* **HOW TO COMPLETE THIS TASK**: Quote the data below in full, minus the images.

* **COLLECTED DATA**:
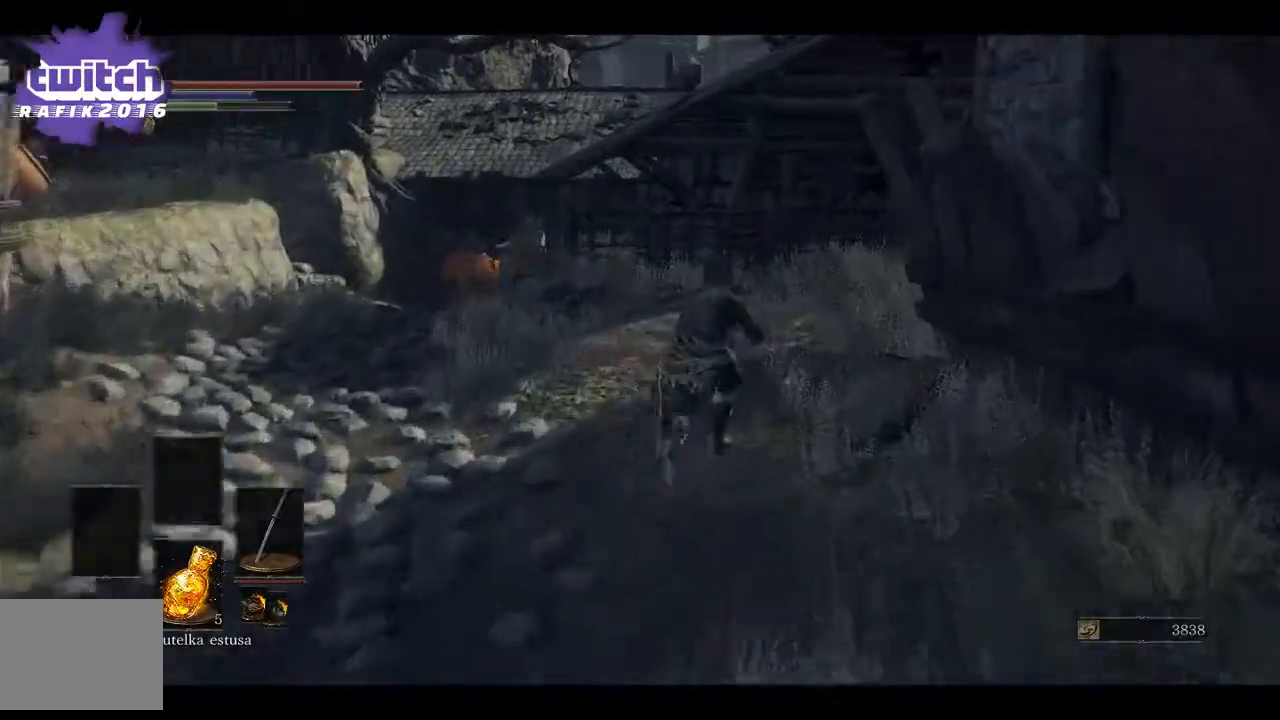
{"buttons": [], "left_stick": "up-left", "right_stick": "right", "events": [[183, "right_stick", "right"], [483, "left_stick", "up-left"]]}
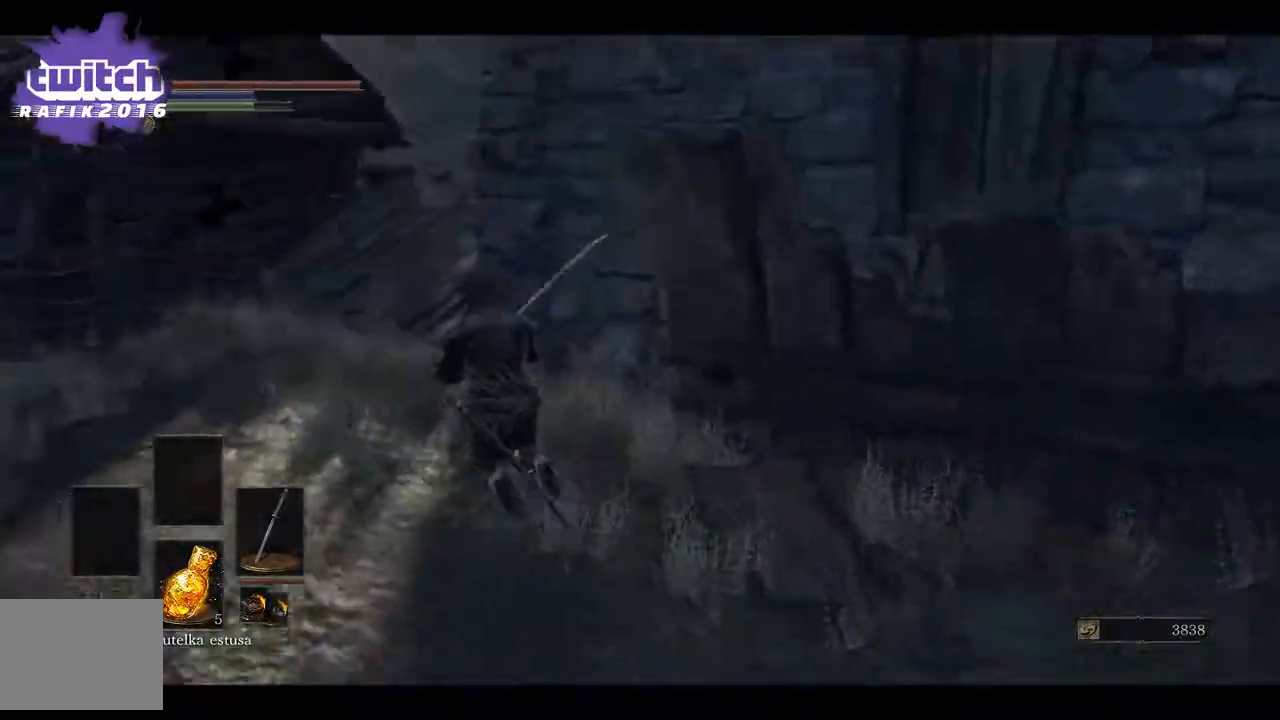
{"buttons": ["B"], "left_stick": "up", "right_stick": "center", "events": [[17, "right_stick", "center"], [233, "B", "down"], [500, "left_stick", "up"]]}
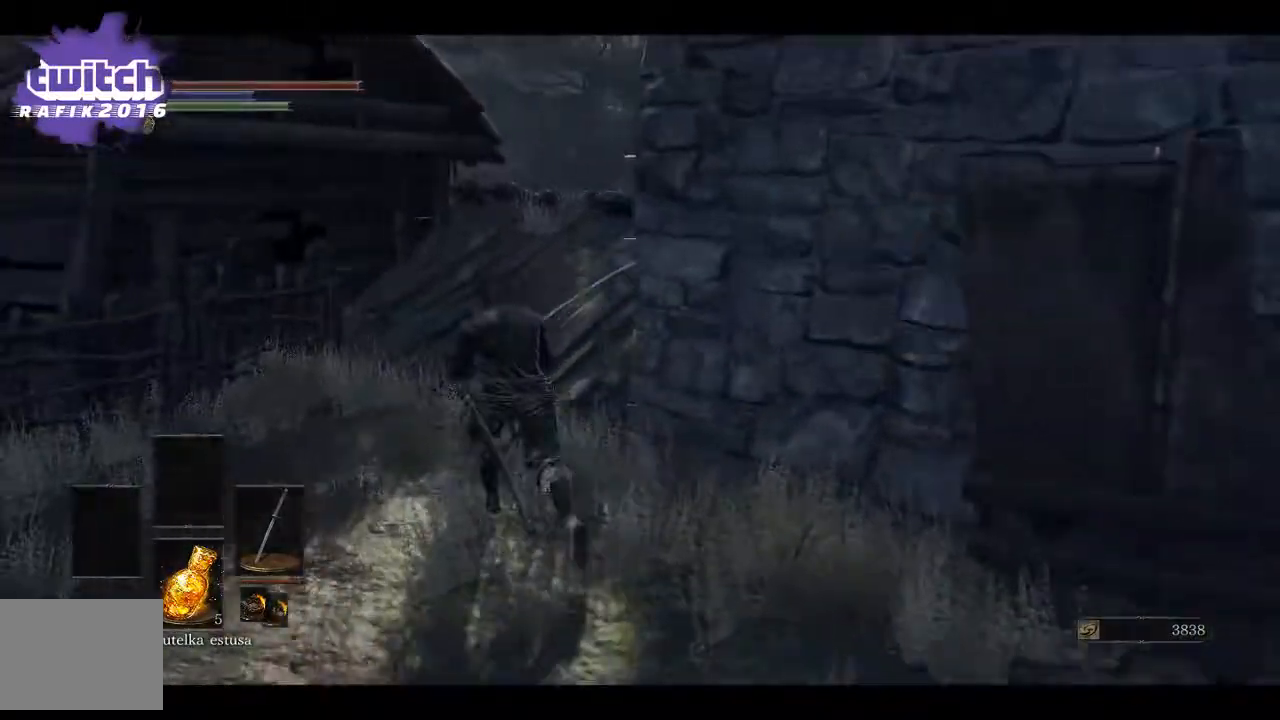
{"buttons": ["B"], "left_stick": "up", "right_stick": "center", "events": []}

* **EXPECTED ANSWER**:
{"buttons": [], "left_stick": "up-left", "right_stick": "right", "events": [[183, "right_stick", "right"], [483, "left_stick", "up-left"]]}
{"buttons": ["B"], "left_stick": "up", "right_stick": "center", "events": [[17, "right_stick", "center"], [233, "B", "down"], [500, "left_stick", "up"]]}
{"buttons": ["B"], "left_stick": "up", "right_stick": "center", "events": []}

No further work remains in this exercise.